Metals extracted from the Earth's crust are vital for our everyday products, but their production places a heavy burden on the environment. Once the minerals are excavated, simply processing them requires a slew of chemicals, many of which may pose harm to nature.
Researchers at Aalto University have now developed a way to make this process a little more environmentally friendly. Their cellulose-based compound is not only renewable, biodegradable, and non-toxic, but research shows that is also more effective in separating metals than the oil-based commercial frothers currently used.
Rodrigo Serna, a professor at Aalto University who came up with the idea, says that the chemical technology used in froth flotation, the process through which metals are separated from ores has remained relatively unchanged for decades.

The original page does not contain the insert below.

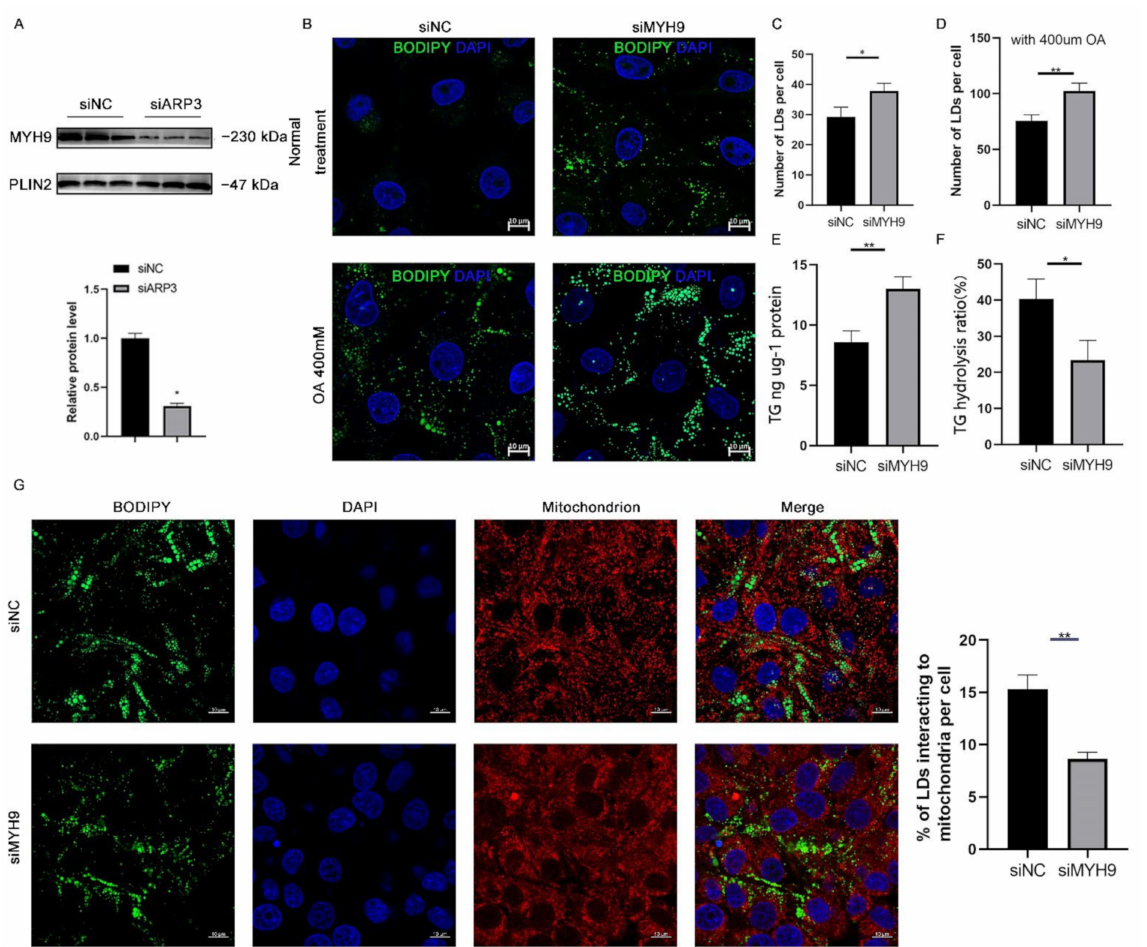
Figure 4. MYH9 regulates LD content. ( A ) The expression of MYH9 of isolated cLDs after interfering with ARP3 and control cells was detected by Western Blot experiments. ( B ) Detection of the cellular LDs marked by BODIPY493/503 through a laser scanning confocal microscope. The Hela cells were transfected with siNC or siMYH9 for 48 h. Subsequently, the cells were treated with 400 µ M oleic acid for another 6 h. Then, the cells were fixed and stained for observation by microscope. bar, 10 µ m. ( C , D ) The gray value analysis of the difference in the number of LDs. * p < 0.05, ** p < 0.01. ( E , F ) Analysis of the difference in the content of triglycerides and hydrolysis rate after interference MYH9. * p < 0.05, ** p < 0.01. ( G ) Detection of the interaction of LDs and mitochondrion after siMYH9. ** p <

Serna said, we wanted to find more sustainable alternatives to these chemicals, so we started carefully exploring cellulose derivatives with properties considered suitable for frothers. It was quite surprising when, already in the first laboratory experiments, the new compound started to produce more minerals than traditional methods.

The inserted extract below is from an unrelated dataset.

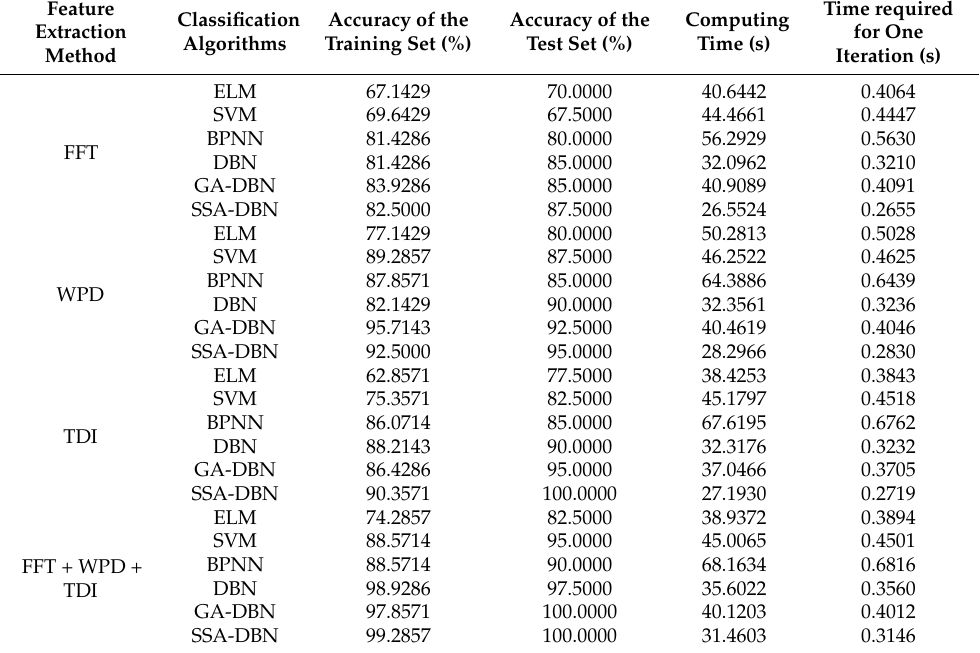
Table 6. Identification results for the on-load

In the flotation process, air bubbles are created in a mixture of crushed ores, water, and various chemicals. The metal-bearing minerals selectively attach to the bubbles, forming a froth on the surface from which they are collected. Frothers are required to control the formation and stability of air bubbles.
Researchers found that the cellulose-based compound has several advantages over the state-of-the-art frothers now in use. It increases the number of minerals recovered while accelerating the flotation process, and also works efficiently in a wider range of pH conditions, making it less sensitive to the changes in process conditions. In some cases, like for zinc materials, the compound also helps reduce the need for chemicals in other aspects of processing, as well.
This work builds on the researchers past findings published in, for example, the Journal of Cleaner Production which tested the technology in the laboratory with minerals containing copper and zinc, and in continuous operation at a mini-plant with ores containing copper. It has also been tested for the recovery of copper from waste streams, including mineral tailings and waste slag from metal refineries. Researchers are currently experimenting with the technology with minerals containing gold.
The team has applied for a patent for the technology under the name of CellFroth, and the next step is to investigate commercialization possibilities. On an industrial scale, the new technology would offer a higher production capacity in mineral processing plants and reduce the use of other chemicals. It can also handle waste streams with low contents of valuable minerals. In the future, as mineral resources deplete, the mineral processing industry must process larger amounts of low-quality ores to keep up with demand.
Rodrigo Serna said, the mining industry is under great pressure to develop more environmentally friendly practices. At the same time, they need to improve their productivity as the need for raw materials increases and the mineral reserves become depleted. These don't have to conflict with each other.